Differential effects of phenobarbitone and 3-methylcholanthrene induction on the hepatic microsomal metabolism of the β-carbolines harmine and harmol
1983, Biochemical PharmacologyThe metabolism of the β-carbolines harmine and harmol by C57/BL10 mouse liver microsomes is reported. Marked changes in apparent Michaelis-Menten kinetics and metabolite profiles were induced differentially by phenobarbitone (PB) or 3-methylcholanthrene (MC). With control or PB-induced microsomes harmine was metabolised by both high- and low-affinity reactions (app. Km = 1 and 29 μM for controls; app. Km = 1.9 and 21 μM for PB-induced). Only the high-affinity reaction occurred following MC pretreatment, induced 31-fold to Vmax = 22 nmoles·min−1·mg protein−1 (app. Km = 0.4 μM).

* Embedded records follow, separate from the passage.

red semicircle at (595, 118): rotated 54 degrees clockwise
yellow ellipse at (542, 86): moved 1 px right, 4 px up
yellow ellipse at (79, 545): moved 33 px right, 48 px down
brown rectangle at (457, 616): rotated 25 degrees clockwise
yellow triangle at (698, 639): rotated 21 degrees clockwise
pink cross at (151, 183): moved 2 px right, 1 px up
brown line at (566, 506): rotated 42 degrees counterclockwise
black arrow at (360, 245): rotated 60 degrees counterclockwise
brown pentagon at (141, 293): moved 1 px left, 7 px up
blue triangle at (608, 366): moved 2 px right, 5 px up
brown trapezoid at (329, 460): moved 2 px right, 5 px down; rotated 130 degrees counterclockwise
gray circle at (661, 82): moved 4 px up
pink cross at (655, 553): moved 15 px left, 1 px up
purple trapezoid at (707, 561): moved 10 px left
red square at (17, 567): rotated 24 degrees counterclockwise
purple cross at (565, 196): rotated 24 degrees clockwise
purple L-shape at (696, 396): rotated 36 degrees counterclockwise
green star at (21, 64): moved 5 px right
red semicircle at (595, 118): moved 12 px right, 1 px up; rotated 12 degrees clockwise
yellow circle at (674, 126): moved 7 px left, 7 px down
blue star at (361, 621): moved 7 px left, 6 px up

With control or PB-induced microsomes harmine was metabolised almost exclusively by O-demethylation to harmol (3-fold induction to Vmax = 9.8 nmoles·min−1·mg protein−1, app. Km = 73 and 14 μM respectively), which was probably the low-affinity reaction of harmine metabolism. With MC-induced microsomes harmine was metabolised mainly to two unidentified yellow products, with harmol as a minor metabolite formed by a high-affinity reaction (app. Km = 0.6 μM). Control, PB- and MC-induced microsomes each metabolised harmol by a high-affinity reaction (app. Km = 0.6–1.9 μM) to unidentified metabolites. Harmol metabolism was not induced by PB, but was induced by MC (22-fold to Vmax = 11 nmoles·min−1·g protein−1): this partly explains the relative lack of net harmol production after MC induction. The unidentified MC-induced yellow metabolites of harmine were not formed via harmol. Harmine and harmol metabolism showed the characteristics of cytochrome P-450 catalysed reactions. Harmine gave Type II cytochrome P-450 binding spectra with control and PB-induced microsomes, but a high-affinity Type I spectrum (Ks = 6.5 μM) with MC-induced microsomes. Harmol gave modified Type II spectra in all cases, with again higher-affinity binding to MC-induced microsomes (Ks = 62 μM) than to control (Ks ⪢ 500 μM) or PB-induced microsomes (Ks = 500 μM).